LET’S GROK ‘N’ ROLL
Musk aims to raise billions for his AI startup
Elon Musk’s artificial intelligence startup xAI — which powers the snarky Grok chatbot — is aiming to raise billions of dollars in the coming weeks in a private funding round that could value the company as high as $20 billion, The Post has learned.
The fresh capital raise — which comes as key rival Google grapples with the meltdown of its “woke” AI chatbot Gemini — is expected to take place in mid- to late March and wrap up quickly, sources familiar with the matter told The Post.
Musk is looking to raise between $1 billion and $3 billion in cash from outside investors at a valuation that could range between $10 billion and $20 billion, two of the sources said. The mercurial tech billionaire may also personally invest several billion dollars in the startup himself, one of the sources said.
That could amount to a range previously reported by the Financial Times, which said in January that Musk was in talks to raise up to $6 billion and had approached the sovereign wealth funds as well as investors in Japan, South Korea and Hong Kong.
Still behind OpenAI
Other participants are expected to include a small group of Musk’s handpicked investors, including Middle East-based sovereign wealth funds and US-based family offices with pre-existing ties to him.
A Musk spokesman declined to comment.
Despite signs of activity, Musk has repeatedly denied that xAI was raising money. “xAI is not raising capital and I have had no conversations with anyone in this regard,” Musk said in response to the FT report earlier this year.
At the time, xAI had already disclosed plans for a fund-raise in a regulatory filing. In December, xAI said it would raise at least $1 billion through an equity offering.
Musk has positioned xAI as a direct competitor to Google and ChatGPT creator OpenAI. In November, Musk posted a barb from Grok: “ChatGPT 4? More like ChatGPT Snore!” (In response, OpenAI CEO Sam Altman branded Grok “cringey boomer humor.”)

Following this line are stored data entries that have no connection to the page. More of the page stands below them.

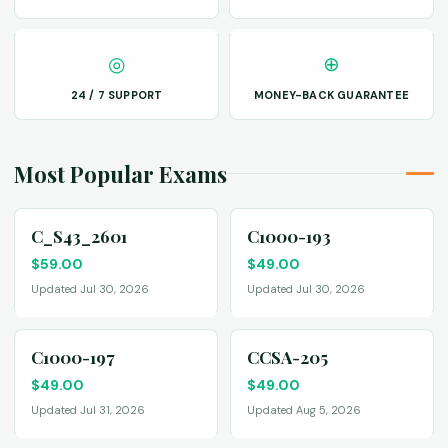
◎
⊕
24 / 7 SUPPORT
MONEY-BACK GUARANTEE
Most Popular Exams
C_S43_2601
C1000-193
$
59.00
$
49.00
Updated Jul 30, 2026
Updated Jul 30, 2026
C1000-197
CCSA-205
$
49.00
$
49.00
Updated Jul 31, 2026
Updated Aug 5, 2026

The xAI round, while sizable for any other start-up, would still place its valuation at a fraction of that of OpenAI, which recently closed an employee share sale that pushed its worth north of $80 billion.
OpenAI has raised $11.3 billion from investors, according to Crunchbase, and ChatGPT had more than 100 million active weekly users as of last November — establishing it as a clear front-runner in the AI race. More recently, OpenAI unveiled Sora, a tool that creates videos based on users’ text-based prompts.
By comparison, Musk has yet to articulate a clear product lineup for xAI beyond Grok, which he has touted as a “TruthGPT” to counter the left-leaning bias in other AI chatbots. xAI released Grok last year for use by paid subscribers on X.
Elsewhere, OpenAI CEO Sam Altman is reportedly seeking to raise trillions of dollars as part of a wildly ambitious plan to jump-start the production of precious computer chips needed to power AI.
Musk’s ownership of X could provide a partial explanation for the limited scope of the funding round. Through the social media giant, xAI already has access to a massive data trove to train its AI models, as well as the company’s hardware infrastructure.